Late Egyptian (1300-700 BC)
This language appeared in Egypt new kingdom which is considered to be the golden age of ancient Egyptian civilization. It contained many rich religious passages and secular literature and various classicisms appeared in historical and literary texts during this period. The difference between the middle languages is far bigger than the middle and the old. It also offers a perfect example of the spoken language. It also saw a massive expansion of its graphemic inventory by the hieroglyphic orthography.
Demotic (600 BC – 400 AD)
It is a name of the ancient Egyptian vernacular of the late and Ptolemaic periods. It was used for more than 1000 years. The word demotic is derived from the northern forms of hieratic (writing system) used in the delta. It had three stages during its time:
The Early Demotic
It was developed in Lower Egypt between 650 and 400 BC as most texts were written in the 26th dynasty and the following Persian period. The demotic language was used for administrative, legal and commercial passages and texts.
The Middle Demotic (400-30 BC)
It is a stage of writing that was massively used for literary and religious texts. At the end of the third century, Greek was used as an administrative language of the country.
Late Roman Demotic
Greek became the semi-official language texts, religious texts, mummy, and graffiti-like the ones on the walls of the temple of Isis on Philae that you can visit during your trips to Egypt and demotic began to disappear but there is a number of literary texts from the first and second centuries AD but unfortunately, most of the demotic texts decreased after the rise of greek.
The Coptic language is the final phase of transformation as it is the last direct descendant of the ancient Egyptian language.
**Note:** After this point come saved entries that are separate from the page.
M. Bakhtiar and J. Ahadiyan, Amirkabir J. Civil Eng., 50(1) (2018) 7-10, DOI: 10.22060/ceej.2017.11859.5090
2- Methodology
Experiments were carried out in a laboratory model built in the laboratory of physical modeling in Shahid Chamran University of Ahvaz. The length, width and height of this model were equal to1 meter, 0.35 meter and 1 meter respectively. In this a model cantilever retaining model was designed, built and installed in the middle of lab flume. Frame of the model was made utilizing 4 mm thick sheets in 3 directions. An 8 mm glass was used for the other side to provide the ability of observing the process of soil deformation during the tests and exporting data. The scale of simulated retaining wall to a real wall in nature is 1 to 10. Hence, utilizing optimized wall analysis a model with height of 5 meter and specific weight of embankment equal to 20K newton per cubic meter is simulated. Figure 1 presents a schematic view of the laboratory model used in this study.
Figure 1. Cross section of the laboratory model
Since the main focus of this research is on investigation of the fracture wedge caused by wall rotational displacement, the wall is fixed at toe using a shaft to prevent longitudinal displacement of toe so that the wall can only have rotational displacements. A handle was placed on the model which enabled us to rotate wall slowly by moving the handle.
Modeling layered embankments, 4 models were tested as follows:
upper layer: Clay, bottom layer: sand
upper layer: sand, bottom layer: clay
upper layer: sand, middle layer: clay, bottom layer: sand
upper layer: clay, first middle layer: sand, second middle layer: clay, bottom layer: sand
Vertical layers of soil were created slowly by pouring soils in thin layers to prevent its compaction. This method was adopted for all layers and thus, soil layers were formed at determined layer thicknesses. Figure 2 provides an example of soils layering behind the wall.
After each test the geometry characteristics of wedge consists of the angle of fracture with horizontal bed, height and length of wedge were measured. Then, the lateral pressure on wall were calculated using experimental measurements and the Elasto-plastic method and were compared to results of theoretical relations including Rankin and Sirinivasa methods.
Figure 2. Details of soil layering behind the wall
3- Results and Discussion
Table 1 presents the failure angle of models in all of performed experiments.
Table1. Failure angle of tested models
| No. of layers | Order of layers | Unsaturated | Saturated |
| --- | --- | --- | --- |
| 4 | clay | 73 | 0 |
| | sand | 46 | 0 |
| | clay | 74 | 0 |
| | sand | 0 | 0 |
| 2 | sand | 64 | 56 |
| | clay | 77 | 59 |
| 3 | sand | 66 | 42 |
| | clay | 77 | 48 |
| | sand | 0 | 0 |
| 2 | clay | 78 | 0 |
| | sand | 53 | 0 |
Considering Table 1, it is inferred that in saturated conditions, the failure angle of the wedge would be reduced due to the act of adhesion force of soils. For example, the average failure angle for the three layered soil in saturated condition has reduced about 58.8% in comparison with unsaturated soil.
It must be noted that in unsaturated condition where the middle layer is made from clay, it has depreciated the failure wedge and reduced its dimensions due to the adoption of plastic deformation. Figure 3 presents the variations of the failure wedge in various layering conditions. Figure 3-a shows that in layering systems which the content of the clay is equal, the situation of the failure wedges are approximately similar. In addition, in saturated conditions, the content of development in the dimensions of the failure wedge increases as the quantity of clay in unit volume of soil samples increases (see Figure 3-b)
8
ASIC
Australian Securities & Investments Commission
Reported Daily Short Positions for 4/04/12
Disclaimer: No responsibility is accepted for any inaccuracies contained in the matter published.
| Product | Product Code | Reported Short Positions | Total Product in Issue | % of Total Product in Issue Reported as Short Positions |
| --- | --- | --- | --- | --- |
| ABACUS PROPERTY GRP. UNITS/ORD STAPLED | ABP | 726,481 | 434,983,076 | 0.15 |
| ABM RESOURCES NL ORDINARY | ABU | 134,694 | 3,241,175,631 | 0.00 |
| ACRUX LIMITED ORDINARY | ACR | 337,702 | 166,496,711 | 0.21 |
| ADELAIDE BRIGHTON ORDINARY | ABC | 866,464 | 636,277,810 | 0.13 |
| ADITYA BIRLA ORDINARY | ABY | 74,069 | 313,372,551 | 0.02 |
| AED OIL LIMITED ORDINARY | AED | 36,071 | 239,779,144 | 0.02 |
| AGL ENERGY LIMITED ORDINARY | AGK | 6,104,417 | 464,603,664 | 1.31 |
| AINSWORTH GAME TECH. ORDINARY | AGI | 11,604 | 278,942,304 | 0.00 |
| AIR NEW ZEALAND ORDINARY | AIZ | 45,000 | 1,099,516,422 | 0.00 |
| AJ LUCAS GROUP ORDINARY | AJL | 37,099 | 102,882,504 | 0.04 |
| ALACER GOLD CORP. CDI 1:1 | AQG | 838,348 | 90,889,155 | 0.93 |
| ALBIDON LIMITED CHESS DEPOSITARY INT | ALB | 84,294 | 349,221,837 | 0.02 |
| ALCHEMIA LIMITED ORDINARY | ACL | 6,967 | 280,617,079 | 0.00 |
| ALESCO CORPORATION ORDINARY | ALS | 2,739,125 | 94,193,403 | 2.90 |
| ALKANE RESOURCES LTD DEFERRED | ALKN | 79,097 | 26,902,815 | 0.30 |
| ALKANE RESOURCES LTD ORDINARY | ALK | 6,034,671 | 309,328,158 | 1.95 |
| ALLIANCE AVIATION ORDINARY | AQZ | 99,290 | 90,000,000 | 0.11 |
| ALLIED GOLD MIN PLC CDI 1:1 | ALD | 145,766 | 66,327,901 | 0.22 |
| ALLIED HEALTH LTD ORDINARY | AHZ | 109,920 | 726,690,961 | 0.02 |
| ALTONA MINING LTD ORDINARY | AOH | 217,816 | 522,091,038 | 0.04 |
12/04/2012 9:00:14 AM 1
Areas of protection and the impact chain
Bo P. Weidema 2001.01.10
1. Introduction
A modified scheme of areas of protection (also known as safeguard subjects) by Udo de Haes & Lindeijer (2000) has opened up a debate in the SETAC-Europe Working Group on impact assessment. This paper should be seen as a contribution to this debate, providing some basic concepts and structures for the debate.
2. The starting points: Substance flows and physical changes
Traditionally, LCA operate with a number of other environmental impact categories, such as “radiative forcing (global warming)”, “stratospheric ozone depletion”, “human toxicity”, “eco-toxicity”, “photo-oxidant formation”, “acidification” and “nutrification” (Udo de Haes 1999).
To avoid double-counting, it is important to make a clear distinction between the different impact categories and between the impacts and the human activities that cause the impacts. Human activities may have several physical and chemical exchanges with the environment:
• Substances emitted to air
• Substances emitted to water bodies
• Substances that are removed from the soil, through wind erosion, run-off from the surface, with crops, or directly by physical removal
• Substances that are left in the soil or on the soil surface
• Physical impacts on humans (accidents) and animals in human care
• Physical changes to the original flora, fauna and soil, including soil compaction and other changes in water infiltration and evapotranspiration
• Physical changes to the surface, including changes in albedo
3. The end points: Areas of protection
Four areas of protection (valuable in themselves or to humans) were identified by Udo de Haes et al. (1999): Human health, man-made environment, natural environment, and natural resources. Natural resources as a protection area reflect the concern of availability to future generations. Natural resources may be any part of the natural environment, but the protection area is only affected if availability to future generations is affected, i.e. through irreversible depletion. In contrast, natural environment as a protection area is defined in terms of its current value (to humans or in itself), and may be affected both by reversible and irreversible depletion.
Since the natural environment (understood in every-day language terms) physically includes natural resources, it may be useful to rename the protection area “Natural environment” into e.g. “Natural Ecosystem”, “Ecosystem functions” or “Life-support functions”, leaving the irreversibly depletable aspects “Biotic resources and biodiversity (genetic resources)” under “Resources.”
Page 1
Despite the fact that the language can be written in Egyptian hieroglyphics and demotic scripts, the Coptic alphabet was highly modified by the Greek alphabet. The language became the official language of the land from 200 AD to 1100 AD and the last record of it being spoken was during the 17th century. The language was able to survive thanks to the European scholars who learned it from the native speakers during the Renaissance and can be only found today as a liturgical language of the Coptic Orthodox Church.